Karl Diriks was born on January 9, 1855 in Oslo, Norway, into the family of Christian Ludvig Diriks and Benedicte Henriette Munch. He was a grandson of government minister Christian Adolph Diriks and a nephew of Carl Frederik Diriks.
Karlstudied at Aars and Voss school. When he was an architectural student in Karlsruhe in the winter of 1874 - 1875, he came into contact with Norwegian and German painters like Krohg, Thaulow and Klinger. He followed Krohg and Klinger to Berlin in the autumn of 1875, currently a student at the Bauacademie.

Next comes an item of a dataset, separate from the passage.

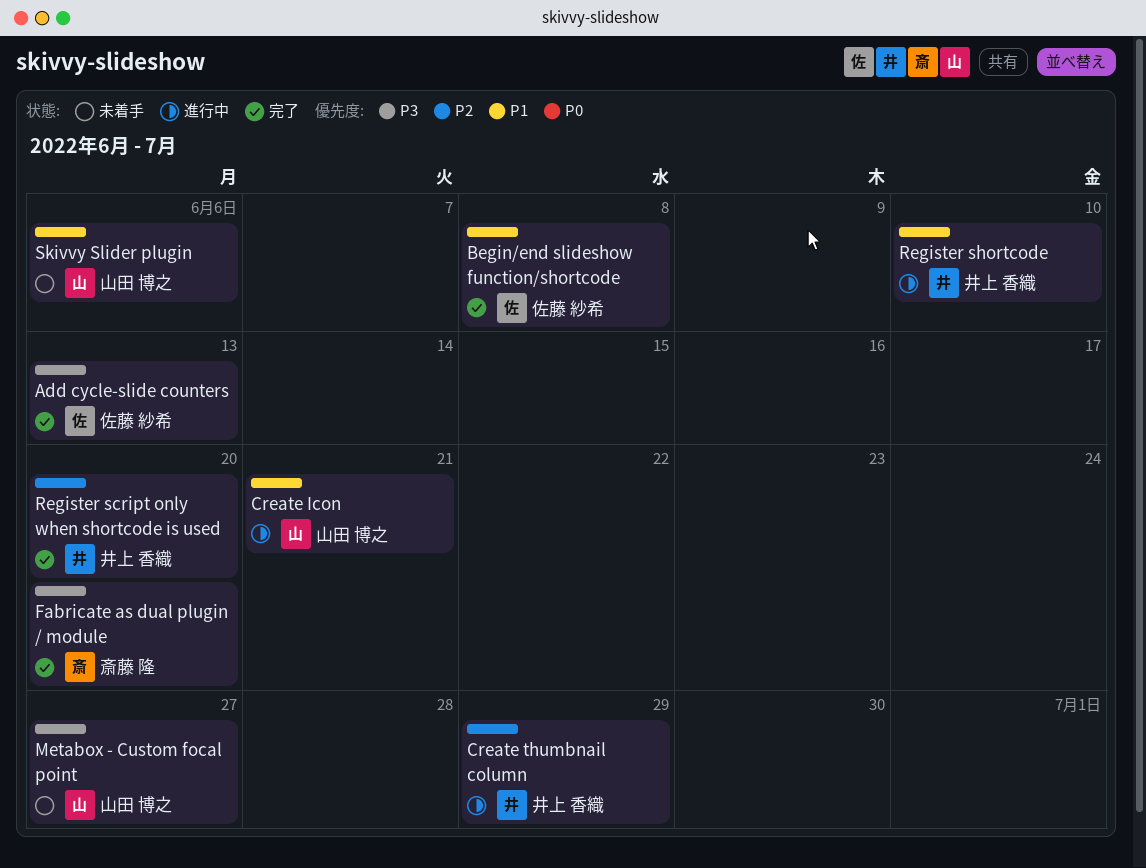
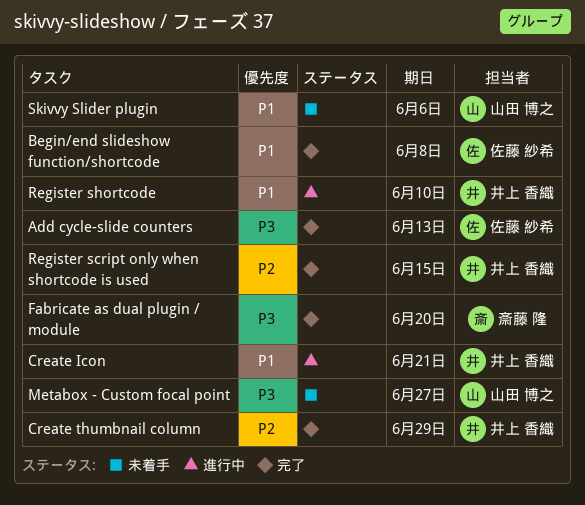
Create Icon, owner: 山田 博之 -> 井上 香織
Create thumbnail column, status: 進行中 -> 完了
Register script only when shortcode is used, due: Jun 20 -> Jun 15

When Karl returned south in 1877, it was via Berlin to Weimar to become a painter. As an artist he tried in several genres. Among his youth workers there are German urban prospects and landscapes in oil and watercolor, many of them skilled. In Berlin, he designed several of his artist friends, and preserved draft Norwegian adventure illustrations suggests that he tried to embark on the work of illustrating Asbjørnsen's fairytale edition of 1879.
In the fall of 1879 he settled down in Christiania and became a faithful portraiture of his birthplace and its immediate vicinity for a long time. From a careful detail realism, he slowly worked towards a somewhat more liberal treatment, but still with great emphasis on the details and the sense of the picturesque motive. There are pictures like "Majorstuen" and "Fra Skovveien." These pictures testify to the architect's sense of the city's ancient settlement, as carefully done, and in pictures such as the "Josefinegate" and "Fra Piperviken" there is also a lively and characteristic figure magazine. Likewise, he often came to Åsgårdstrand and Fredriksvern, painted in the area around Arendal, on Jæren, and in 1886 he reached Finnmark and Murmansk. He claimed that he had visited all Norwegian cities.
On his first Paris trip in 1882 - 1883 he had become acquainted with impressionism, in particular, Monet's great exhibition in March 1883 had greatly impressed him. He painted a large street scene, "La Rue de Rome", with a lively presentation of the journey all the way to Monet's spirit, and with that he escaped into the Salon in 1883. Other pictures show the influence of Alfred Sisley. After returning in August 1883, the impressionist element of his art became less noticeable for some years, even though a picture like "Spring Sun" shows a greater sense of light and color than before. However, in the 1890's, he developed the wide loose brush stroke and the distinctive color scale that began his later French period.
After a stay in Bergen, in January 1895, went on a longer journey which, besides Paris, led Karl to Spain, Italy, Germany and Austria. In 1899 he settled in Paris after requesting French publisher Julien Leclercq. All that year he had his first exhibition there and, surprisingly, he soon had a position in French art. Also an exhibition in Antwerp in 1901 attracted considerable attention. He followed up his success with great energy, one solo exhibition redeemed the other in France, Germany, Denmark and Norway, and he regularly exhibited at the Parisian Salons: Salon des Indépendants, Salon des Beaux Arts, Salon d'Automne. Their home became a meeting place also for many foreign artists, including Picasso and Modigliani. His position was confirmed not least through the acquisition of the French state.
During the war years, Karl was mostly in Paris, but painted in 1917 in Cancale, Normandy and in 1918 in Collioure, near the Spanish Mediterranean coast. In 1921 he was in Norway for the first time in nine years and settled in Drøbak in 1922. His last longer stay at home before the war during January 1909 and November 1910 had highlighted his interest in Norwegian motifs, and he gathered more and more about the depiction of the Nordic winter weather with snowy and windy winds, steamship smoke like floats in the stormboxes and boats bouncing in the lake. But the freshness gradually disappeared, and his post-war images awere generally weak. He repeated himself, and with his rapid painting he was enticed to overproduction. The artist died on March 17, 1930 in Horten, Norway.
In 1930 Karl married Anna Diriks in Stockholm.